I can’t say that I’m especially wary of meta-purpose in a story, otherwise I’d hardly enjoy Le Guin’s work at all. But I do think that the social concepts inherent in Memory get more “air time” than the lives of the characters. This last line of questioning is something I’ll have to delve into more in the future, but I think it’s important. What I want to say with my stories shouldn’t overpower the storytelling experience itself.

What are your thoughts?

From the World Wide Web

I wish I were starting off with some better world news, but sometimes that’s just not possible. In Oregon, a new law is being considered that would make non-violent direct environmental activism a matter of “domestic terrorism.”

If we’ve learned anything over the last few hundred years, it’s that the only form of protest that’s really worth a damn is the kind that involves at least some degree of direct participation.
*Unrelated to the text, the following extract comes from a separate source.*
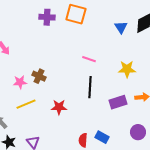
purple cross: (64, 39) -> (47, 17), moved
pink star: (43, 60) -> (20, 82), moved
Blocking roads may be inconvenient for people trying to get to work, but it forces an otherwise sedate populace to pay attention. And with the climate degenerating at a deadly pace, we need direct action.

In recent cases, where tribal lands have been threatened by still further encroachment by the U.S. government, the only thing that slowed down the oil pipelines was direct intervention. The sort of direct intervention that this new law is aimed at classifying as terrorism.

We’ve seen the terrible consequences of things like the Patriot Act, which so deeply undermined our country’s concept of free democracy as to nearly render it into a complete veneer—in one stroke. We can’t let that happen again, here.

What’s more dangerous is that this bill comes from Democratic state Representative Paul Evans. It’s targeted at far-right terrorists, not water-defenders. But, it doesn’t matter why such laws are enacted. What matters is that, once enacted, they create a precedence for further such breaches of the trust between a people and its government.

Alright, perhaps the flip side of this bit of news is how a focus on indigenous-led climate defense is actually making a difference, worldwide.

And now for something completely different… because you probably need a laugh.

Alright, this turned into a pretty meaty newsletter! I’ll leave things off here and wish you the very best of weeks ahead.

Go easy, and if you can’t go easy, go as easy as you can.